Do not seek a cure: When I’m living on the periphery, I try to fabricate a feeling of fullness by filling my belly with food, filling my time with work, filling my mind with the fantasies displayed on TV. Whatever addiction we choose, the fixes we find promise yet always fail to give us the feeling of fullness we crave. Such “cures” lead us further away from center rather than toward it.

Find your center: Find my what? For decades, the idea of possessing an inner source of wisdom and power was totally foreign to me. While I was able to read the words “the source of fulfillment is within you,” the concept didn't make any connection to my personal experience.

Can you relate? Our culture doesn’t advertise or train us to discover the source of fulfillment that dwells within us. Understandably so. The contentment that comes with living through this source, free from addiction, does not drive a market economy. The autonomy that follows from living through this source does not support a social order based on race, class, and gender injustice.

So where is this center of being, this center of healing? Call it what you will—inner source, soul, essence, self—I’ll tell you the secret: the treasure is hidden in plain view. You’ll find this pearl of great price in our culture’s least-valued container. Our center of being coincides with our body’s center; the site of our soul-power is sheltered within our belly.

Surprised? With good reason. Our culture shames the belly—especially woman’s belly. We’re told in many ways, including through scripture, that the belly is dangerous: dark, lusty, outrageous, wild, uncontrollable.

I’ll tell you the truth: the energy of the center is as untamable
as the Power of Being unfurling through the universe.

The energy of our center—call it what you will: God, Goddess, Great Spirit, Source Energy, Shakti—is also radiant, playful, singing, soothing, glistening. The energy circulating within our center is kin to all the currents that create, sustain, tear apart, and regenerate our world.

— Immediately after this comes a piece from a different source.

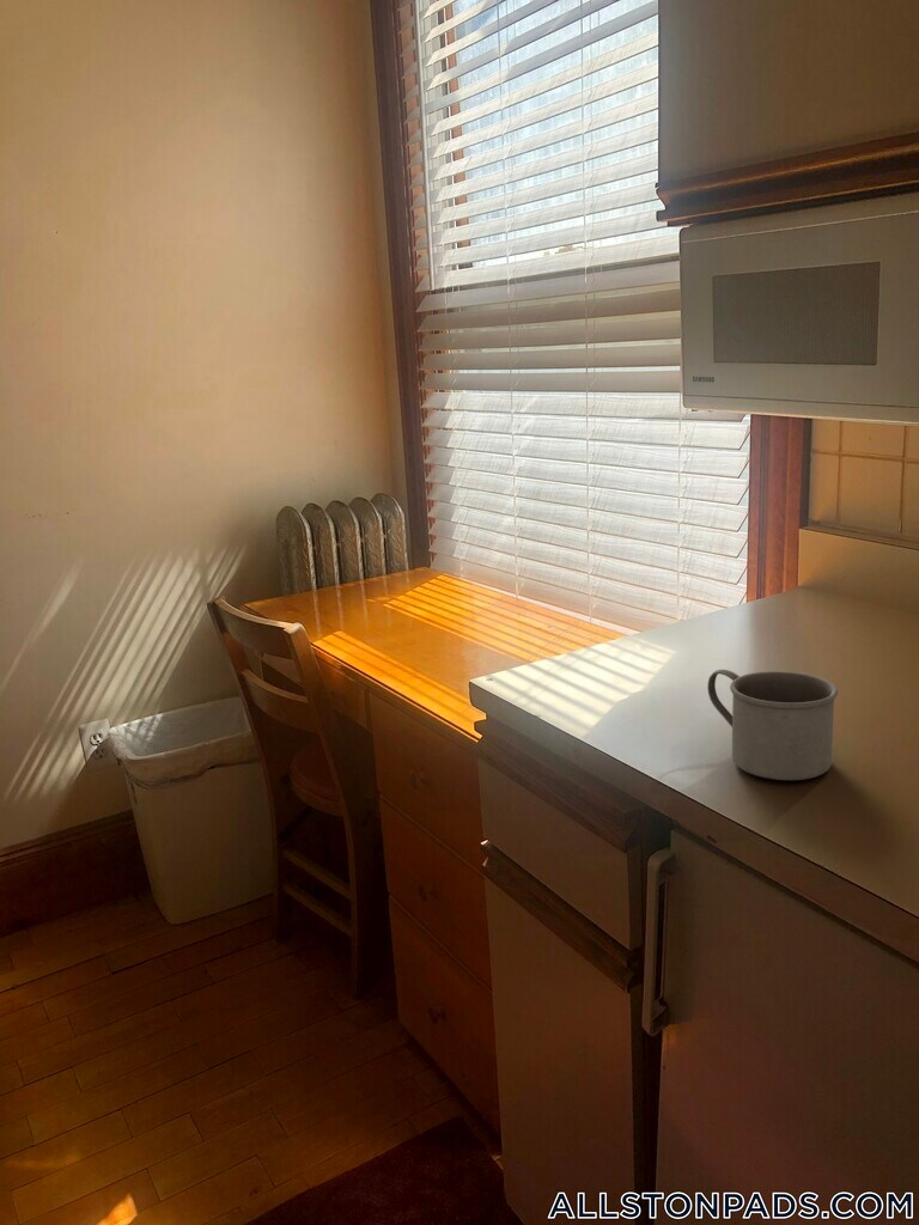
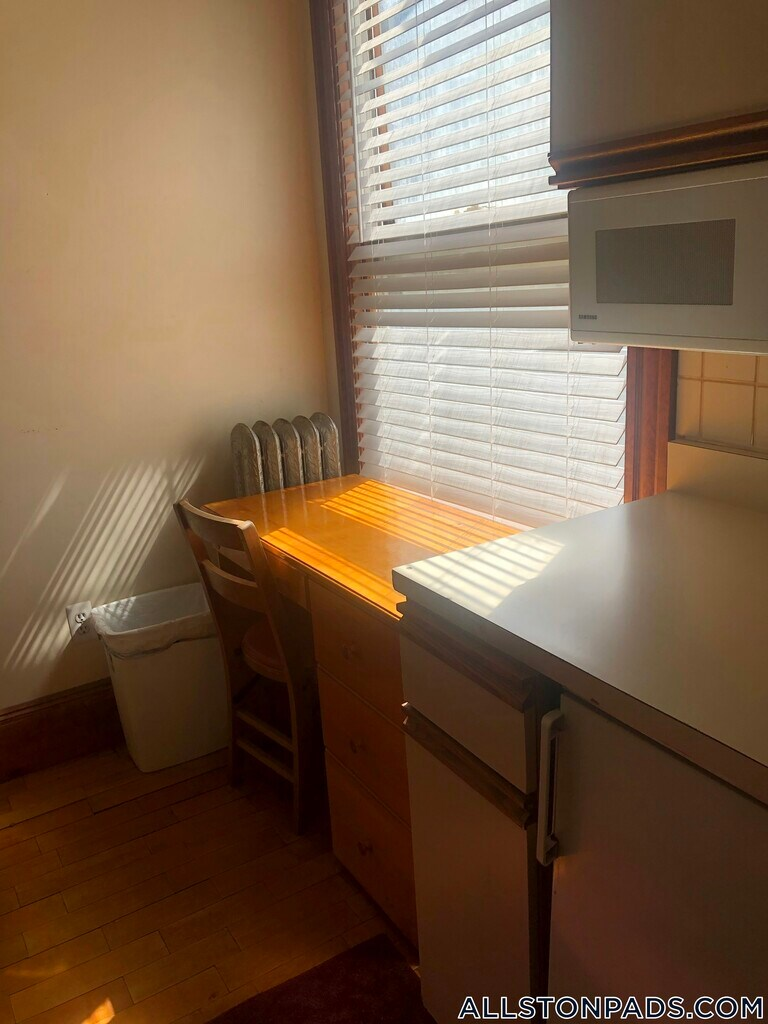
- mug [706,669,839,781]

Over the years, responding to my own need for healing, I’ve developed a daily practice—a sequence of belly-energizing movement and breathing exercises, drawn from yoga and other healing arts—that keeps me coming home to center. Narrated by the Rite for Reconsecrating Our Womanhood, these power-centering gestures enact the story of returning to the source. As presented in the Rite for Invoking the Sacred Feminine, they are body prayers addressed to the Source Energy within and surrounding each of us.

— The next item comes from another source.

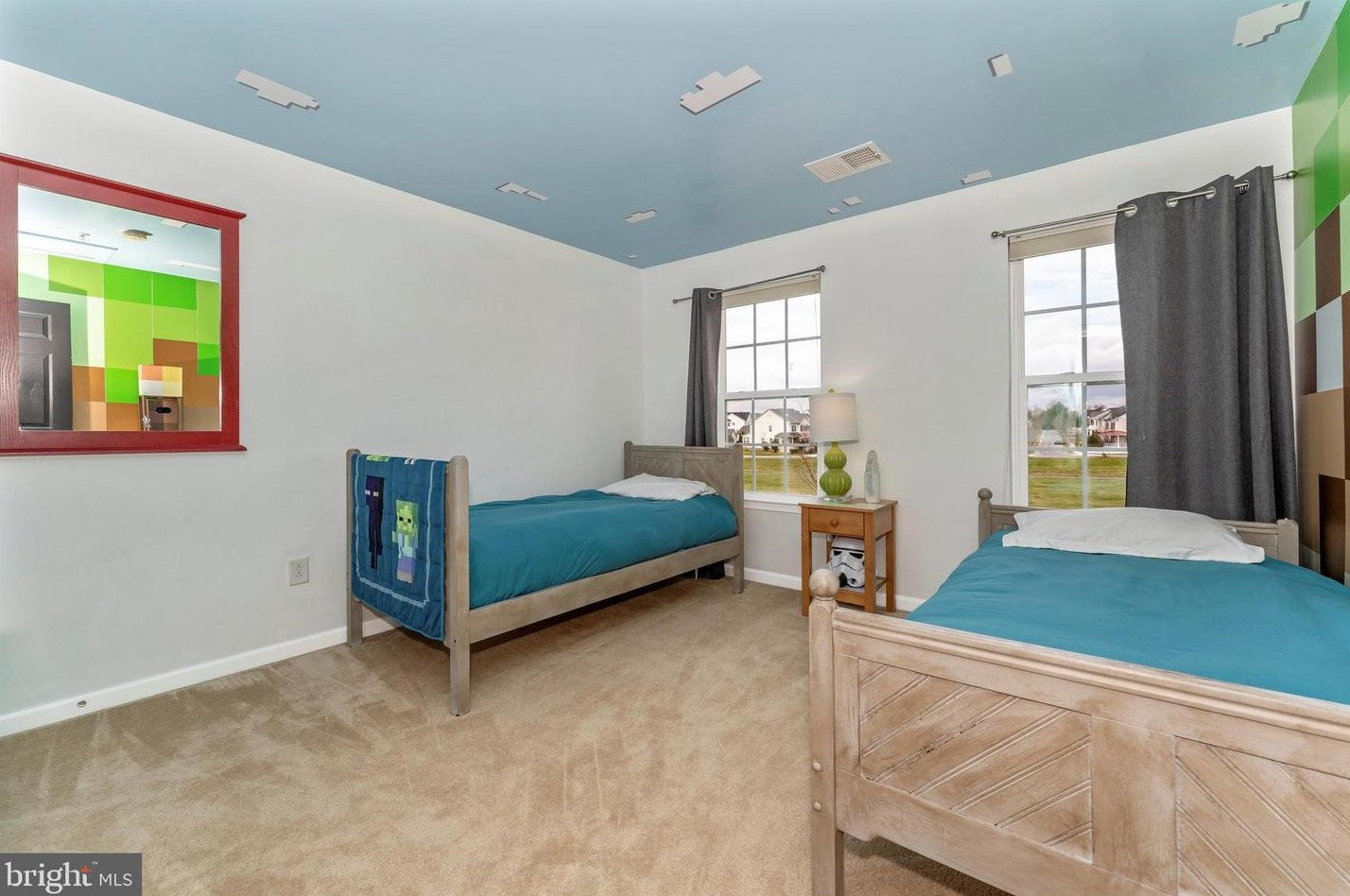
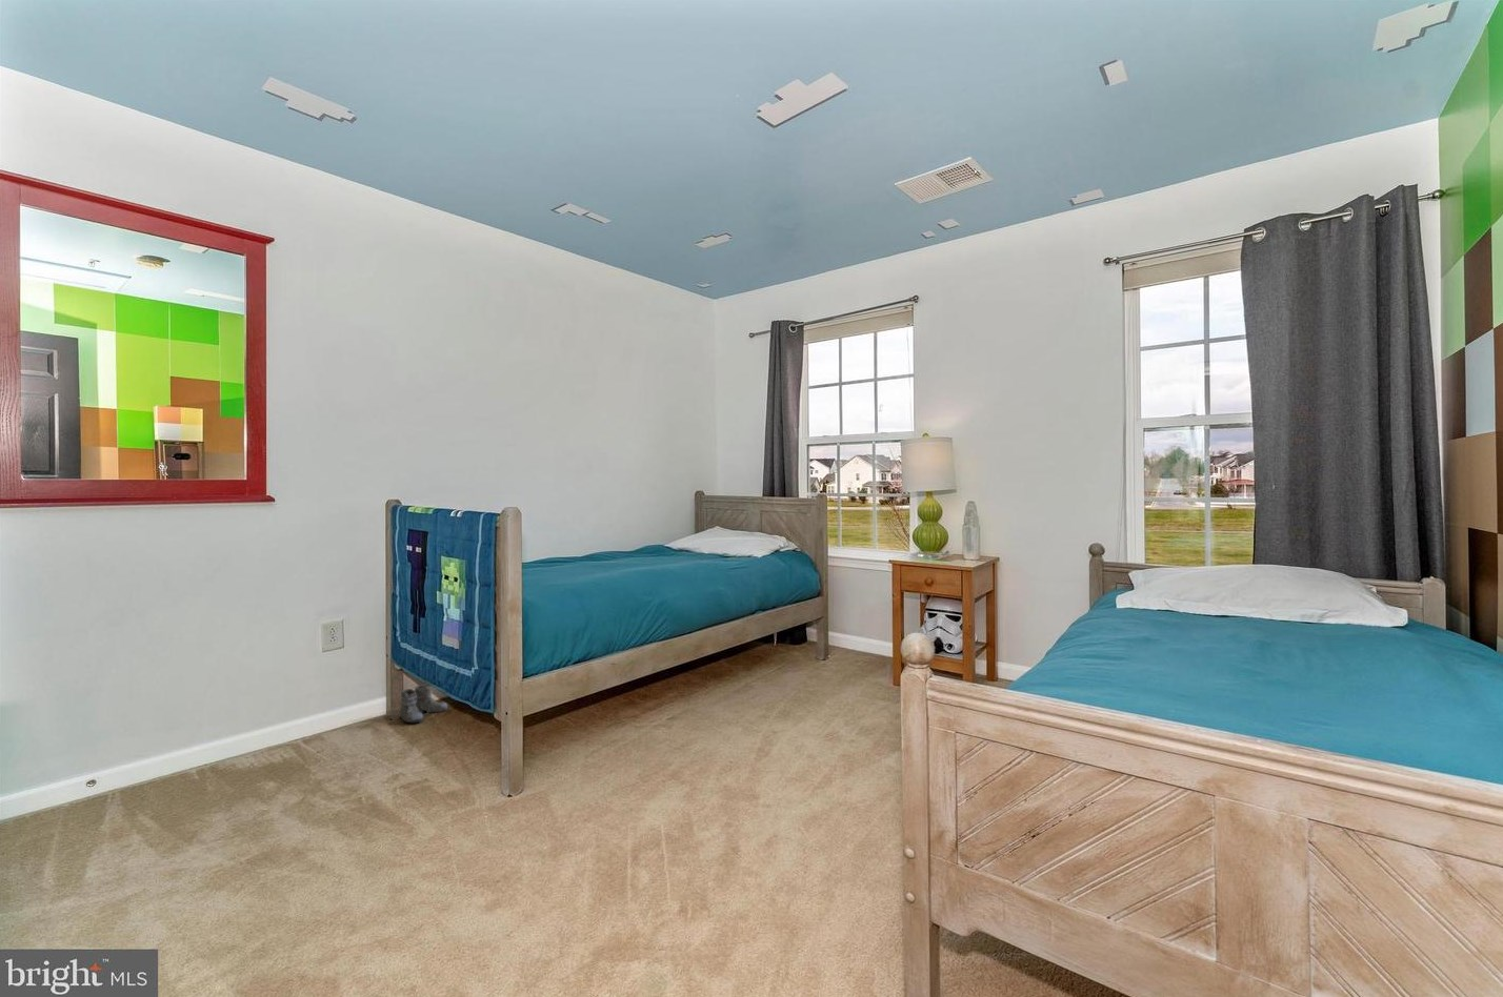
+ boots [393,684,450,723]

Developing and sharing this Honoring Your Belly practice has become my sadhana, my spiritual journey. The process affords me infinite opportunity to entertain all the impulses that lead me off-center; mercifully, it also provides the route for returning home.

You will be healed: I suspect that this adventure of being human is all about moving off-center, feeling the pain of that separation, finding our way home, moving off center again, finding our way home. It’s not an exercise in futility, though. Each time we return, the scope of our understanding expands and becomes more inclusive. In other words, our consciousness actually evolves.

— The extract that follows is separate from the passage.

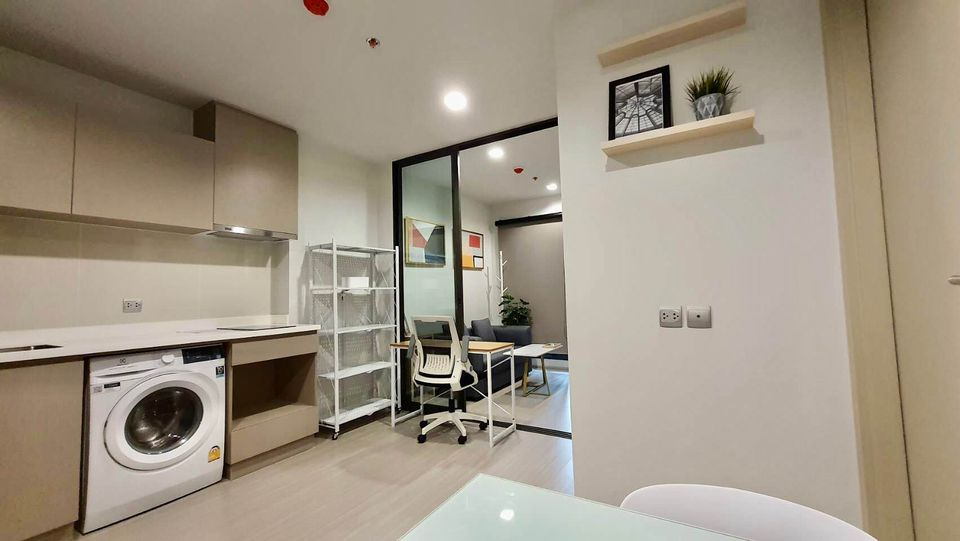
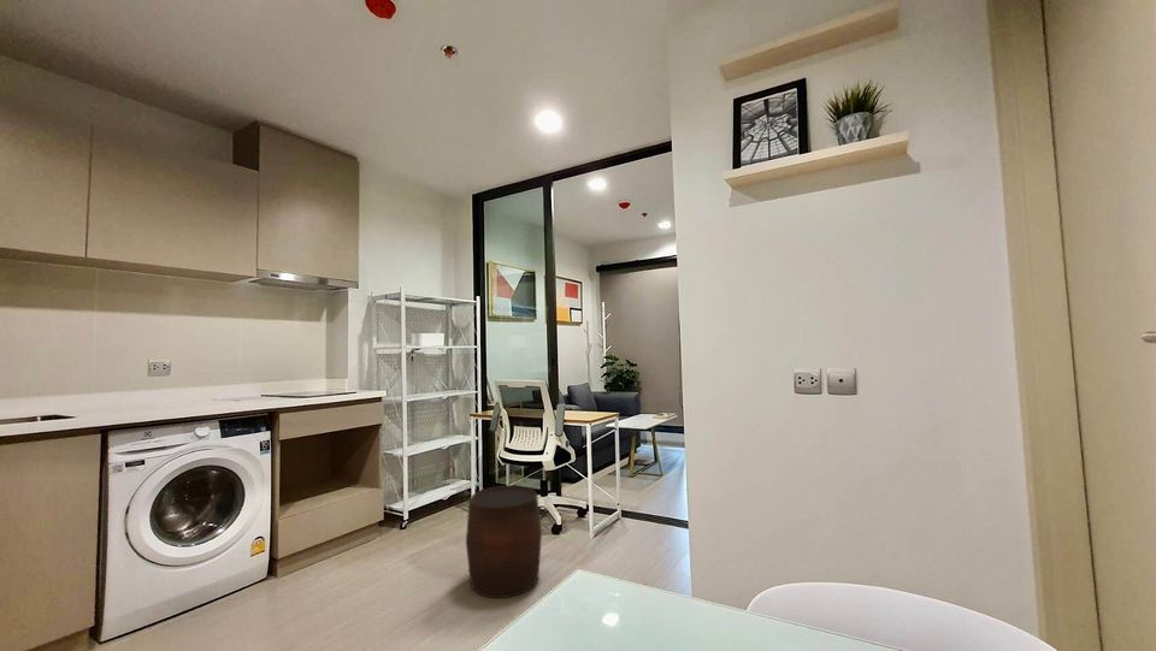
+ stool [465,484,543,599]
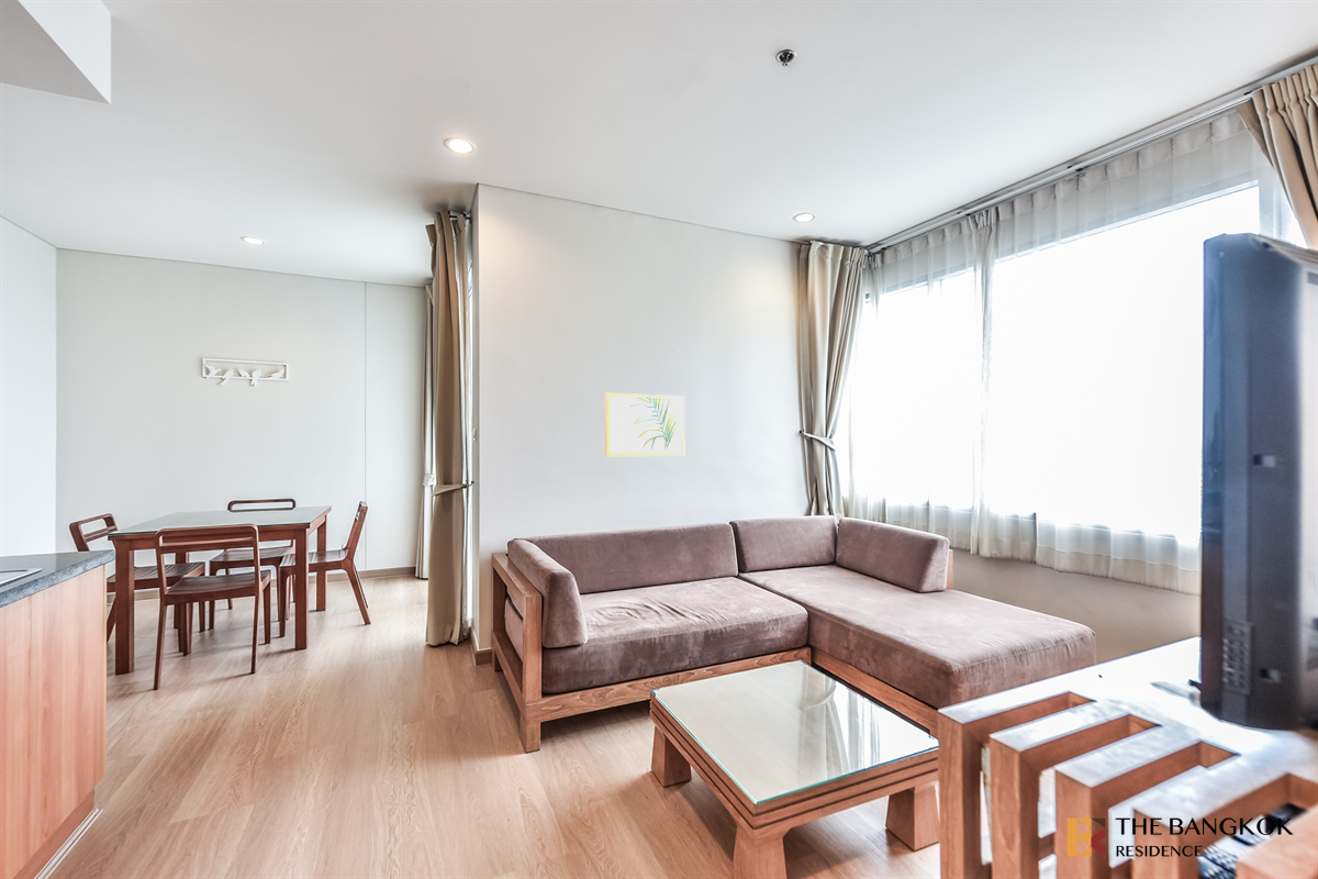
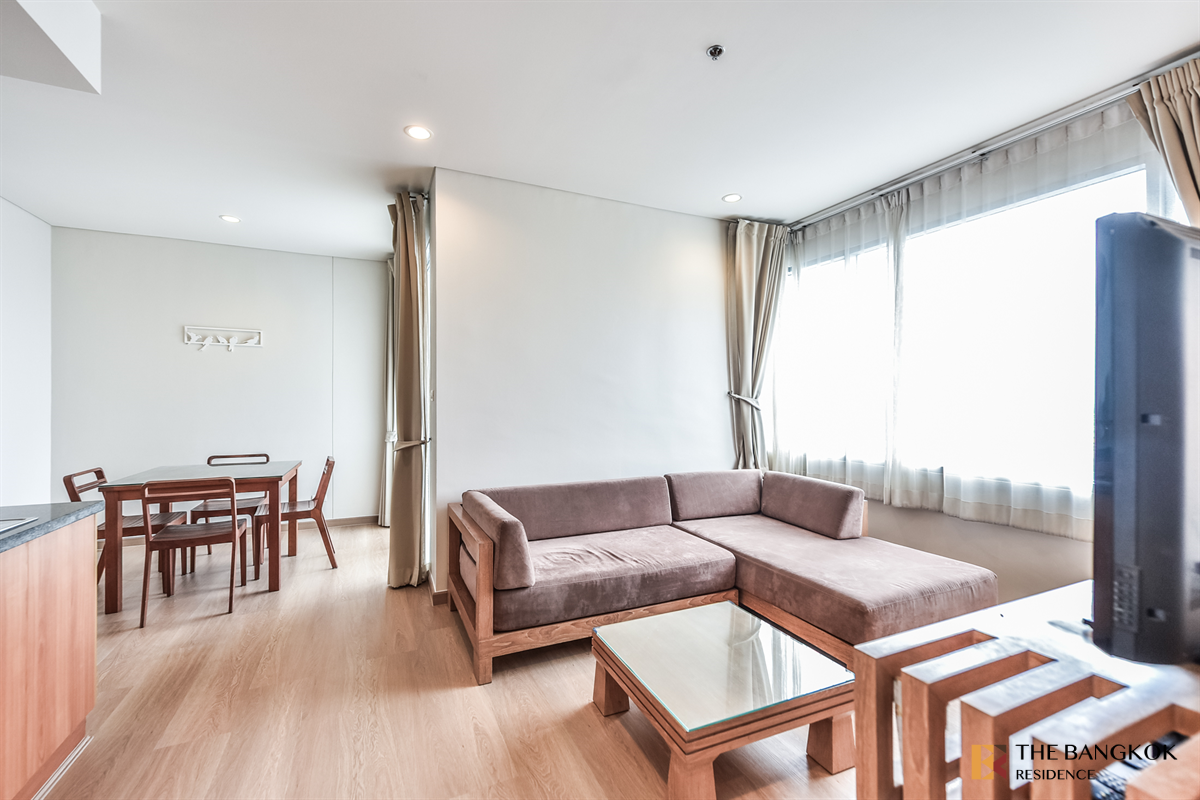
- wall art [604,392,686,457]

The body prayers that accompany the belly-energizing gestures teach me about healing as this process of expanding consciousness. One of the moves, for example, enacts this invocation addressed to the Divine:

Come, awaken your presence within me.
Teach me to embrace the interplay of opposites
in the compassionate circle of your love.

These words remind me that moving off-center follows from identifying with “this” as opposed to “that.” I want health, not sickness; success, not failure; approval, not disapproval; acceptance, not rejection; joy, not sorrow. Constructing a barrier between “this” and “that,” then choosing sides, exiles me to the periphery of my life.

Returning to center requires that I find a way to embrace both “this” and “that.” Our capacity to do so, to embrace the interplay of opposites, dwells within our center. Each time we open our arms to make that embrace, we return to living through our center of being.

The point of healing is not to find the center once and for all—as if that were even possible. The essence of healing is knowing what takes us away from center and how to return home, again and again.